I wrote about Thatcher’s tragic legacy yesterday, so don’t think it’s necessary to rehash the specifics. It is suffice to say that through her policies, Thatcher caused an immense amount of damage to large sectors of the British population (and of course abroad in places like South Africa). Britain is a fundamentally different place due to the radical measures she took to deregulate and privatize the economy, and as a result, it is almost irreversibly polarized and unequal. Miners lost their livelihoods, child poverty increased dramatically and workers rights were flushed down the toilet. Thatcher’s policies wrecked lives, and the anger is entirely understandable.
But to take to the streets, sing songs and break out champagne takes that anger to a completely new place, and it’s not somewhere I’d personally like to go.
I don’t wish to lecture anyone celebrating her death – my family wasn’t negatively affected by the Thatcher years (the opposite), so I can only try to empathize with those whose lives were ruined. I can only express my own feelings on the matter and hope that it may provoke some more nuanced debate on the topic.
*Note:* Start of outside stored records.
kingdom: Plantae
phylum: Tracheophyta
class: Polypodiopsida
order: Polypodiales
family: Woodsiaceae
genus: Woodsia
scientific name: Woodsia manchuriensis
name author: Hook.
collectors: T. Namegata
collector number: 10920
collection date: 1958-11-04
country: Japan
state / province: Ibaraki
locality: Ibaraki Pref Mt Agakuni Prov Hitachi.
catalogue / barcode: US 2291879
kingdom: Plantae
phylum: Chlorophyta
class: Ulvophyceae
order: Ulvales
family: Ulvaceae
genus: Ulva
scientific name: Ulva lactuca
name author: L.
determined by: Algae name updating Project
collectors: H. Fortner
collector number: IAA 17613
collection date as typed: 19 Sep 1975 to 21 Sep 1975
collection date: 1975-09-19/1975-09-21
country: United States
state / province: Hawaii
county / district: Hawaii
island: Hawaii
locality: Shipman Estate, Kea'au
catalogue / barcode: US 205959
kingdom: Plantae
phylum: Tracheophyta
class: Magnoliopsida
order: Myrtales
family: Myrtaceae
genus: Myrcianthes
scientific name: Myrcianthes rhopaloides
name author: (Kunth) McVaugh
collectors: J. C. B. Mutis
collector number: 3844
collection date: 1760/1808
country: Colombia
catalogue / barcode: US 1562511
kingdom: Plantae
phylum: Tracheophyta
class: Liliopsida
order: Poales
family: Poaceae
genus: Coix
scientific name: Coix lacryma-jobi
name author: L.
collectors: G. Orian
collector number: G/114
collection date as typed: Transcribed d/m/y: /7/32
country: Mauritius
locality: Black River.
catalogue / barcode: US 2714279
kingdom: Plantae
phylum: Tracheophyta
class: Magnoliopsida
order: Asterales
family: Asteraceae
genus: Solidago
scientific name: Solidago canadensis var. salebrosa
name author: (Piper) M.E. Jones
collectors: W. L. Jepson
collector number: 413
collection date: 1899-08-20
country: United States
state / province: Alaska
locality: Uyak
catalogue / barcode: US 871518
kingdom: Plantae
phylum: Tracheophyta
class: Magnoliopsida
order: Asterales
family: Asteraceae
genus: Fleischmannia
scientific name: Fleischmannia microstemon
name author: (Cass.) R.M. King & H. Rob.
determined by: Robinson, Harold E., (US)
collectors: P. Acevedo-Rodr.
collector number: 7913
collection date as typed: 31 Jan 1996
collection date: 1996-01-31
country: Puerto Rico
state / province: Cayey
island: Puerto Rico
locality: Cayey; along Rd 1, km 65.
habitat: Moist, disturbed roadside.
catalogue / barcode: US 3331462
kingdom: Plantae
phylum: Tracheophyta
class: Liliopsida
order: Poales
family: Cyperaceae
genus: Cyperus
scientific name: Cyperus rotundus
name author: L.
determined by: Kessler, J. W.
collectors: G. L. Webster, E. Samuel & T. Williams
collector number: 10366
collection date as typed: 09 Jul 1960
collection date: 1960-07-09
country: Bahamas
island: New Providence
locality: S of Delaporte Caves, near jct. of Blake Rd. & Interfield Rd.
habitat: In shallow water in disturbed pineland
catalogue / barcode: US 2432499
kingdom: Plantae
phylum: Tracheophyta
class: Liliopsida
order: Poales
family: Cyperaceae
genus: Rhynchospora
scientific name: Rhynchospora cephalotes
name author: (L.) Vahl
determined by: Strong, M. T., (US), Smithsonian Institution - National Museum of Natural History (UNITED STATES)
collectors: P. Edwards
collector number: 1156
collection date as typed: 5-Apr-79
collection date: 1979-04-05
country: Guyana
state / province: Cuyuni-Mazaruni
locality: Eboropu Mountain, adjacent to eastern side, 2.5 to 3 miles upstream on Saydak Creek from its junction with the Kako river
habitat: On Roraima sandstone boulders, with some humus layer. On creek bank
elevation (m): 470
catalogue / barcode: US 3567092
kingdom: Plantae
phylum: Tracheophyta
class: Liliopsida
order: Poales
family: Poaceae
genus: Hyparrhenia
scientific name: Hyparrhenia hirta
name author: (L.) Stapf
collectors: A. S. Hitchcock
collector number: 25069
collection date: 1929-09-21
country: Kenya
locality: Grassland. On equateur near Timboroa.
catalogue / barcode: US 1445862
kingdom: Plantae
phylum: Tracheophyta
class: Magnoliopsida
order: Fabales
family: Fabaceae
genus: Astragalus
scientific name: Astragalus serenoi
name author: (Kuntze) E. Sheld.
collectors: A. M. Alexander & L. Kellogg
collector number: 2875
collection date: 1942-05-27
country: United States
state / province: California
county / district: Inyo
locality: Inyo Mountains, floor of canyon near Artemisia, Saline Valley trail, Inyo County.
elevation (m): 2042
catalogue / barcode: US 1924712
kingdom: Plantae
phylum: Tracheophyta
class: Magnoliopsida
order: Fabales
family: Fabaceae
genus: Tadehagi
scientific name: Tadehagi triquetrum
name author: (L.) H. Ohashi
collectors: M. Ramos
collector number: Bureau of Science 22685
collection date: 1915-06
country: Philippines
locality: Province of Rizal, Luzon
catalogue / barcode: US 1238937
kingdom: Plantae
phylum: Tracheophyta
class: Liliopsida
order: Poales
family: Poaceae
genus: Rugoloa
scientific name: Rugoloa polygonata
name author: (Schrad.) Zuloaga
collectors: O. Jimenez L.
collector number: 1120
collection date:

There are some truly monstrous characters whose deaths are ultimately a good thing. I would personally pull the trigger on many brutal dictators throughout history – Adolf Hitler, Pol Pot, Josef Stalin, and so on. But these would not be joyous events, just a moral necessity to stop unnecessary carnage and human misery. When the US military took out Osama Bin Laden, it was I believe, ultimately a good thing. I was pleased a genocidal maniac was dead, but not over joyed. I couldn’t really get my head around the celebrations going on around the country – it seemed slightly sadistic and grotesque to be cheering for the pain caused to another human being, no matter how evil they were. If you’ve ever been around real violence or death, it isn’t pleasant, and only people with psychological problems want more of it.
I think it is justified in saying that Thatcher’s presence in British politics caused a lot more damage than good, and her departure from government was of huge benefit to the public. You can be pleased that she is no longer around to do any harm (she hasn’t actually done anything in 23 years), but to celebrate her death is to celebrate someone’s pain and suffering, and that can’t be a good thing.
Martin McGuinness Sinn Fein’s Deputy First Minister at the Northern Ireland Assembly, and long time Thatcher nemesis said it best, tweeting out: “Resist celebrating the death of Margaret Thatcher. She was not a peacemaker but it is a mistake to allow her death to poison our minds.”